Israel faces a serious international effort to delegitimize it. That effort derives its fuel and its prospect of success from the international community’s inability to comprehend the meaning of the term “Jewish state,” and its consequent conclusion that the term is inherently racist. In turn, that makes a resolution of the conflict with the Palestinians immediate and urgent. If the peace process is permitted to stagnate, the case for a Jewish state will continue to weaken.

To her credit, Livni did not place this problem in a left-right context, as she might well have. She did not say that informed liberal opinion around the world has difficulties in understanding what is meant by “a Jewish state” and how the idea can be rationalized in a modern, liberal way. She did not refer to the rumblings of support these last several years for a binational state. She merely stated her grave concern.

Out of that concern, the problem Israel faces takes on not only new urgency, but also very specific geography. We’ve known for some time that the revolutionary move of Israel’s center and center-right toward a two-state solution has been fueled principally by what has come to be known as the demographic argument.

It is, in retrospect, remarkable that it took the system so long to face the issue squarely, to understand that an Israel reaching from the Mediterranean to the Jordan River would quite soon lose its Jewish majority, hence be required either to function as an apartheid state or to accept its demise as a Jewish state.

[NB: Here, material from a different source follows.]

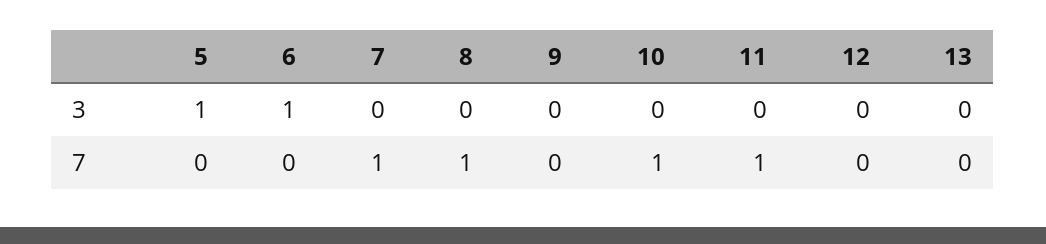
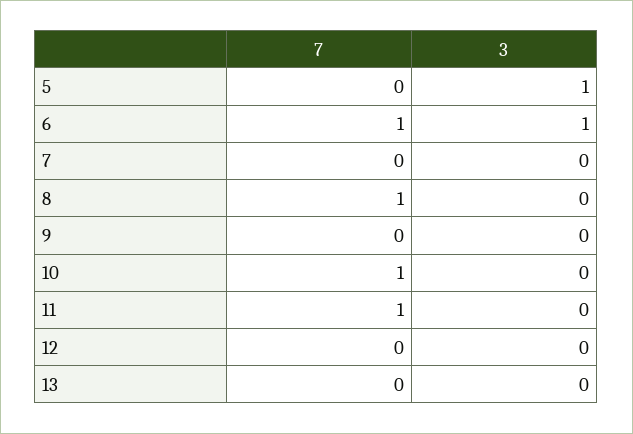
6, 7: 0 -> 1
7, 7: 1 -> 0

That is specifically and explicitly the core understanding that caused Ariel Sharon, Olmert and Livni to abandon their historic commitment to the retention of the territories Israel captured in 1967 and to opt for a two-state solution.

Now, if that is how you come to endorse a two-state solution, there can be no discussion of a Palestinian right of return. The Palestinian right of return — here Livni is especially emphatic — is a right to return only to the new Palestinian state. Otherwise, the deep underlying purpose of creating a Palestinian state is vitiated. That purpose, from Israel’s perspective, is the enabling of Israel’s secure existence as a Jewish state.

There are, to be sure, other reasons for wanting Israel out of the territories, and there is, of course, the pesky matter that the Palestinians may be dead serious about not bargaining away their claimed right of return. But it is the issue of the Jewish state that is the heart of the matter.

So far, Livni. Where does her argument take us?

Of course the issue of being a Jewish democratic state is the heart of the matter. And why not? It was one thing, in the immediate aftermath of the Holocaust, to claim that the Jewish people needed and were entitled to a homeland. Back then, one surely did not need a sophisticated intellectual argument; the humanitarian imperative was quite sufficient.

But these days, the only way to insist on the humanitarian argument is to exaggerate the threat of contemporary antisemitism. So we need a more serious argument, one more in keeping with the current condition of the Jewish people.

We need another thing as well. We need a Jewish state that appears to be managing its distinctive form of ethno-religious nationalism constructively. Alas, there is ample evidence that in key areas, Israel is in fact botching the job. Specifically, the persistent scandal of Israel’s treatment of its very substantial Arab minority — roughly 20% of its citizen population — provides ongoing evidence that Jewish nationalism is not, in fact, benign.

Democratic nations may and often do deviate from democratic norms without begetting challenges to their legitimacy. But they cannot systematically offer a coherent national minority the crumbs off their national table without facing serious challenge — without being thought by others to be, in a word, racist.

It will not do, as some suggest, to wait until peace before turning to the vexing issues of what inclusion means in a Jewish state. Nor, for that matter, will it do to remove the settlers from the West Bank to the Galilee as part of a “Judaization of the Galilee” project, thereby exacerbating the tensions between being a Jewish state and being a democratic state. Far too much — the Jewish state itself — is at stake.